Lottery winners still thrilled with lighthouse
ERIE, Pa. (AP) – Pat and Mary Scutella’s home has a great view of Lake Erie, but it was built to be viewed from the water. The Erie natives won a 1994 lottery among seven finalists that put them in one of the state’s few lighthouses on the condition that they act as caretakers.
The site of the Erie Land Lighthouse is about 200 yards away from the country’s first lighthouse on the Great Lakes, built in 1818. That lighthouse was destroyed, as was the second built in 1858.
Pat Scutella, who concedes he knew little about lighthouses in 1994, has since become a source of knowledge about their home, which was built in 1867 on Presque Isle.
The couple, joined in the cottage by their 12-year-old son, Patrick, invite anyone interested in the lighthouse and its story to stop in and ask questions or look around.
“If you’re going to live here and make it your own little castle, you don’t deserve to live here,” Pat Scutella said.
The interior of the lighthouse remains inaccessible to the public for safety reasons. The Scutellas, however, invite people to walk on the property and take as many pictures as they like.
Pat Scutella, an employee of the Millcreek Township Streets Department, has pieced together what written history exists of the lighthouse.
Much of the documented history was lost in 1934 when the city obtained ownership and destroyed many documents.
The lighthouse was deactivated in 1899, according to the National Park Service.
The Scutellas have pored over blueprints of the original caretakers’ cottage and read all of the known literature that does exist. They also discovered old maps that show roads and even a waterfall on the property that no longer exist.
The Scutellas have had past caretakers back to the property in an attempt to fill in some of the historical gaps.
One of their first projects was to restore the caretaker’s cottage, their living quarters.
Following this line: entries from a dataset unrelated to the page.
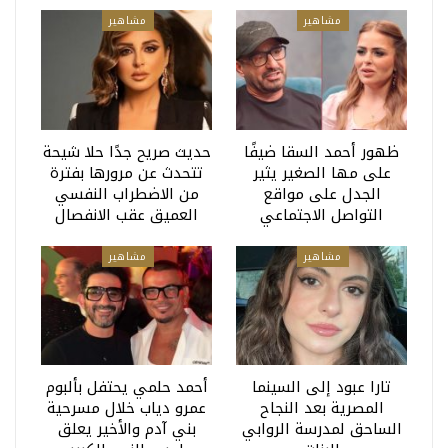
مشاهير
مشاهير
ظهور أحمد السقا ضيفًا
حديث صريح جدًا حلا شيحة
على مها الصغير يثير
تتحدث عن مرورها بفترة
الجدل على مواقع
من الاضطراب النفسي
التواصل الاجتماعي
العميق عقب الانفصال
مشاهير
مشاهير
تارا عبود إلى السينما
أحمد حلمي يحتفل بألبوم
المصرية بعد النجاح
عمرو دياب خلال مسرحية
الساحق لمدرسة الروابي
بني آدم والأخير يعلق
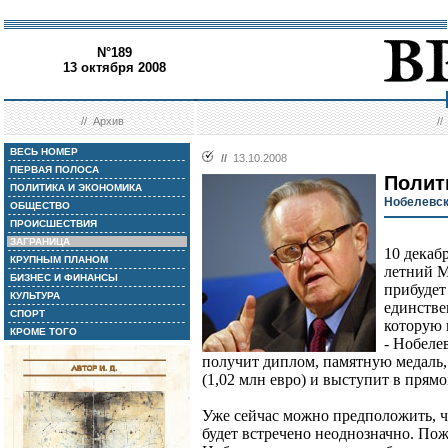
N°189
13 октября 2008
//
Архив
/
ВЕСЬ НОМЕР
//
13.10.2008
ПЕРВАЯ ПОЛОСА
Полит
ПОЛИТИКА И ЭКОНОМИКА
Нобелевск
ОБЩЕСТВО
ПРОИСШЕСТВИЯ
ЗАГРАНИЦА
10 декаб
КРУПНЫМ ПЛАНОМ
летний 
БИЗНЕС И ФИНАНСЫ
прибудет
КУЛЬТУРА
единстве
СПОРТ
которую 
КРОМЕ ТОГО
- Нобеле
получит диплом, памятную медаль,
(1,02 млн евро) и выступит в прям
Уже сейчас можно предположить, 
будет встречено неоднозначно. Пож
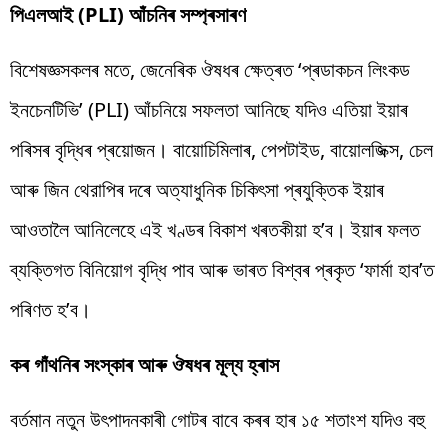
পিএলআই (PLI) আঁচনিৰ সম্প্ৰসাৰণ
বিশেষজ্ঞসকলৰ মতে, জেনেৰিক ঔষধৰ ক্ষেত্ৰত ‘প্ৰডাকচন লিংকড
ইনচেনটিভি’ (PLI) আঁচনিয়ে সফলতা আনিছে যদিও এতিয়া ইয়াৰ
পৰিসৰ বৃদ্ধিৰ প্ৰয়োজন। বায়োচিমিলাৰ, পেপটাইড, বায়োলজিক্স, চেল
আৰু জিন থেরাপিৰ দৰে অত্যাধুনিক চিকিৎসা প্ৰযুক্তিক ইয়াৰ
আওতালৈ আনিলেহে এই খণ্ডৰ বিকাশ খৰতকীয়া হ’ব। ইয়াৰ ফলত
ব্যক্তিগত বিনিয়োগ বৃদ্ধি পাব আৰু ভাৰত বিশ্বৰ প্ৰকৃত ‘ফাৰ্মা হাব’ত
পৰিণত হ’ব।
কৰ গাঁথনিৰ সংস্কাৰ আৰু ঔষধৰ মূল্য হ্ৰাস
বৰ্তমান নতুন উৎপাদনকাৰী গোটৰ বাবে কৰৰ হাৰ ১৫ শতাংশ যদিও বহু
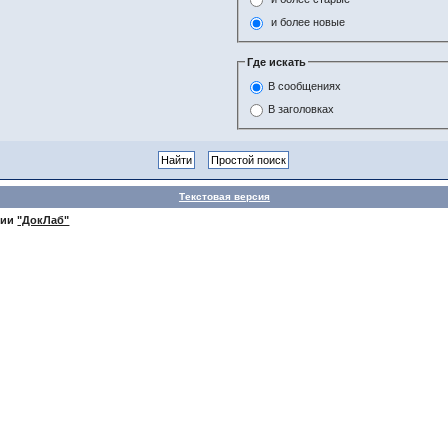
и более новые
Где искать
В сообщениях
В заголовках
Текстовая версия
нии
"ДокЛаб"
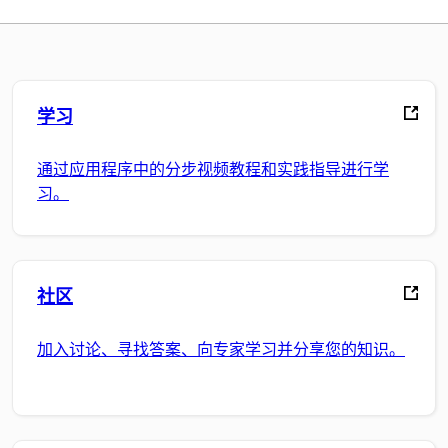
学习
通过应用程序中的分步视频教程和实践指导进行学
习。
社区
加入讨论、寻找答案、向专家学习并分享您的知识。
“The house had been decorated in the ’70s, and it looked like it,” Pat Scutella said. “It was very much a pad more than a cottage.”
The couple said they will remain caretakers at the lighthouse as long as the city allows them to stay. Although some have suggested opening a gift shop, they see their home as a community resource, not a business.
“There are people who come to the lighthouse because it offers them peace and it offers them solace,” Mary Scutella said. “We want to create a park for people who’ve come here and found peace just because it’s a light.”